The violent arrest of a young black man has triggered several nights of riots in France. The unrest shows youths in the country's suburbs feel unfairly treated - more so than in the recent past.
The incident goes back to Thursday last week. Four police officers are patrolling in the housing estate "Cite des 3000" in Aulnay-sous-Bois, located in France's most destitute department, Seine-Saint-Denis, northeast of Paris. The police hear a warning cry to make local drug dealers aware of their presence. They decide to control the identities of a group of youths standing nearby. But the situation quickly escalates.
The officers push one of the youths, 21-year-old Theo, against a nearby wall. A video posted on the Internet seems to show that Theodore's trousers slip down to his knees without anybody intervening. One officer starts beating him with his baton. Suddenly, the baton goes up the young man's anus, 10 centimeters deep.
The police officer is claiming he only intended to make Theodore's knees give way. "I wanted him to lose his balance and fall to the ground, so that we could handcuff him more easily," he told French media. But Theodore, who's still in the hospital, disputes this version. "I saw him taking his baton and pushing it in deliberately," he said.
An investigation has been opened against the four police officers, now suspended from their job. One of them is accused of rape.
'The youths are feeling stigmatized'
Right after the incident, riots broke out - first in Aulnay-sous-Bois, then in other adjacent cities. An appeal by Theodore from his hospital bed to "stand united and make peace" seems to have had limited impact. On Wednesday night, hundreds of people demonstrated in Rennes and Nantes. Dozens of youths have been arrested.
That, of course, brings to mind the weeks-long riots in 2005, which broke out after two young people died from electrocution while hiding from police. All across France, youths were burning cars and buildings in the suburbs. Some 3,000 people were arrested and several injured.
For Renaud Epstein, a sociologist at Nantes university, the unrest was, and is, the expression of a deep sentiment of injustice. "The youths in the suburbs are feeling stigmatized and unfairly treated. The police deal with them in a brutal way and control them frequently, although ID checks don't even make sense - the police know who they are," he said.
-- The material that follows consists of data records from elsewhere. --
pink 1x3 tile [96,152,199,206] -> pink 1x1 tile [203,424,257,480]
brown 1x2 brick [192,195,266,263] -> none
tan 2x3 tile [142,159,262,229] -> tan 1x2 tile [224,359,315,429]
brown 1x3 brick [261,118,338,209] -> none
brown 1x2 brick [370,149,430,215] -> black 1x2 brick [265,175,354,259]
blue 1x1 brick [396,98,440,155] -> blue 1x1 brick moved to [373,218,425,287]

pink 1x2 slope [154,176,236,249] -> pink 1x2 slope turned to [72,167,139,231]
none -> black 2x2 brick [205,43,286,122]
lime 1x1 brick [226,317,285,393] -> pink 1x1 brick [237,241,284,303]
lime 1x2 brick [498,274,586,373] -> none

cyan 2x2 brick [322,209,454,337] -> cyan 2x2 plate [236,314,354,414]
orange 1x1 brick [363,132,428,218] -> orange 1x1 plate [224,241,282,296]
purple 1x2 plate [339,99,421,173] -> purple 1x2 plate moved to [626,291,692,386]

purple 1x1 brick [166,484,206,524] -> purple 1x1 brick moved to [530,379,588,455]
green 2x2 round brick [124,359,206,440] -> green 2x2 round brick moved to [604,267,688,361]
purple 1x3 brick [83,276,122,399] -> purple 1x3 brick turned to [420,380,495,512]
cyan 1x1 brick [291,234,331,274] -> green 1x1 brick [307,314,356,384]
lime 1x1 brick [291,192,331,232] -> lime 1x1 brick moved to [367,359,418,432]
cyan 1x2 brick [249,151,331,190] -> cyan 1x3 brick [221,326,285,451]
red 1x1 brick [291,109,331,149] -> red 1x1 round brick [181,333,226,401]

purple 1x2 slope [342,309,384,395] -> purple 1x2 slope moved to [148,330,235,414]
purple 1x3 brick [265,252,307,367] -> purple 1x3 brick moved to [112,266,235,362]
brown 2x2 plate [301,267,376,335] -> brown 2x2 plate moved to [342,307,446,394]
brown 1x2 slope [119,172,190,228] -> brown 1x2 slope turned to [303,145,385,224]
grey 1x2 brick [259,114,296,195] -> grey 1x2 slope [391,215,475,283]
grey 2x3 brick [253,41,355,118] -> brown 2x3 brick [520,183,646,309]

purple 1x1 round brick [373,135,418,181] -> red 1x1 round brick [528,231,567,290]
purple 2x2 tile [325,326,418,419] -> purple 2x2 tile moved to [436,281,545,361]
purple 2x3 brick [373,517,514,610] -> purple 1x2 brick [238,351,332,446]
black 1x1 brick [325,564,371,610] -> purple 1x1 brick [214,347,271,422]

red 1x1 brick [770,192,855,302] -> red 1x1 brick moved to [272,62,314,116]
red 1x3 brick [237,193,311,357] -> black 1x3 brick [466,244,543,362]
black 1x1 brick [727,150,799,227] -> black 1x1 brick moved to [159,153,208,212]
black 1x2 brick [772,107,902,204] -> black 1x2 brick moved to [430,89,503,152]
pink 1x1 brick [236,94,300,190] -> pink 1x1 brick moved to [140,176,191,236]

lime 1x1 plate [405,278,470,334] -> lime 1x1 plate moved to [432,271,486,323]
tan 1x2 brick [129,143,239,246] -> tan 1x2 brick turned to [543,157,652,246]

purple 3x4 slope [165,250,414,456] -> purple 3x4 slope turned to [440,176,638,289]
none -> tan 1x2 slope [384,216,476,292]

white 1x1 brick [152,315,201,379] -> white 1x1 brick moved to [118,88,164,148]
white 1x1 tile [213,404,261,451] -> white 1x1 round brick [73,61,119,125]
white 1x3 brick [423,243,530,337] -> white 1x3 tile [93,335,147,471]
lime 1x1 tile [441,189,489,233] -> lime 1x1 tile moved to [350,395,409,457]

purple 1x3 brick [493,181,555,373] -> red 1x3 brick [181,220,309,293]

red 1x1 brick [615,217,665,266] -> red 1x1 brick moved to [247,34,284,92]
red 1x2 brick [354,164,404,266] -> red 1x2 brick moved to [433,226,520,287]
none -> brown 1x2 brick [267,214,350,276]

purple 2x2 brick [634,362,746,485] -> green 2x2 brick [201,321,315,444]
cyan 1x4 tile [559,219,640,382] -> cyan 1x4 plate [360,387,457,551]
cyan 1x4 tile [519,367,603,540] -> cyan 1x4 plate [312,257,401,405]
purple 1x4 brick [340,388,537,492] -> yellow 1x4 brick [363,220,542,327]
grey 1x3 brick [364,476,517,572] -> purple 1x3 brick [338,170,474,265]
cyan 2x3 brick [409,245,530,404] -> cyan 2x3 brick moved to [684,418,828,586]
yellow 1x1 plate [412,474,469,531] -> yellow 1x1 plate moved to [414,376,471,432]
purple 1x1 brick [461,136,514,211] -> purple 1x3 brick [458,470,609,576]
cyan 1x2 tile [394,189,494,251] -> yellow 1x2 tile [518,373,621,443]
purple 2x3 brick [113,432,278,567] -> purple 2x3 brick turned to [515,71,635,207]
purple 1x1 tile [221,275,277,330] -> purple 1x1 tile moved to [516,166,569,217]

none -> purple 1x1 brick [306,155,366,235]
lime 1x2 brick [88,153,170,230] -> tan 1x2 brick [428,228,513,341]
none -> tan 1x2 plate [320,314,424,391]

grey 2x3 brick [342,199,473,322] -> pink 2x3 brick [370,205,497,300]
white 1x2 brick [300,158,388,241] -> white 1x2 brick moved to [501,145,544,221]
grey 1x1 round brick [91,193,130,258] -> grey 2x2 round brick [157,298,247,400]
But Arnaud Leduc from the police union Unite SGP in Seine-Saint-Denis says ID controls in that area are an important part of standard procedure: "There are at least 10 local drug dealers in the Cite 3000 and we need to do something about this, don't we?"
"Furthermore, police work is extremely difficult in this Cite, which is known to be an anti-police neighborhood," he added.
The relationship between the youths and police has also deteriorated over the past five years.
And yet, President Francois Hollande promised change for the suburbs when he got elected in 2012. He said he would reinforce the number of police in the field so that they could establish a relationship of trust with the local population. Hollande also had announced two new laws: one to make sure that police officers would have to issue a receipt after an ID control - so that people could more easily go to court against frequent controls. And a second one giving foreigners the right to vote in local elections.
Government dropped two major reforms
But nothing of all that has happened, says Thomas Kirszbaum, sociologist at ENS Cachan University. "The government dropped the two major reforms that would have made people from the suburbs feel they are being treated more fairly and given them a voice," he stated.
"What's more, a number of laws in the wake of the recent terror attacks have granted the police more rights and mean they are being watched even less closely than beforehand."
Kirszbaum says the terror attacks have also led to rising anti-Muslim sentiment in the country. Inhabitants of the suburbs, where many Muslims live, now feel even more stigmatized.
"Three-quarters of the people in the suburbs voted in favor of Hollande in 2012, but now they are extremely disappointed with the government," he added.
The economic situation hasn't helped. An additional 600,000 people today are unemployed in France, compared to 2012, and most of these additional unemployed live in the suburbs, Kirszbaum says.
Today's situation is different to 2005
So are the riots likely to spread and go on for weeks, like in 2005? Most of the reasons for the youths' anger are still there.
But Epstein says today's situation is different.
"President Hollande and the local Republican mayor Bruno Beschizza, who is a former police officer, have recognized that something grave has happened and defended Théodore," the sociologist said.
"In 2005, the government had denied some of the facts that occurred during the beginning of the riots and was defending the police," he added. "That largely contributed to the riots spreading to other cities - and multiplied that feeling of general injustice."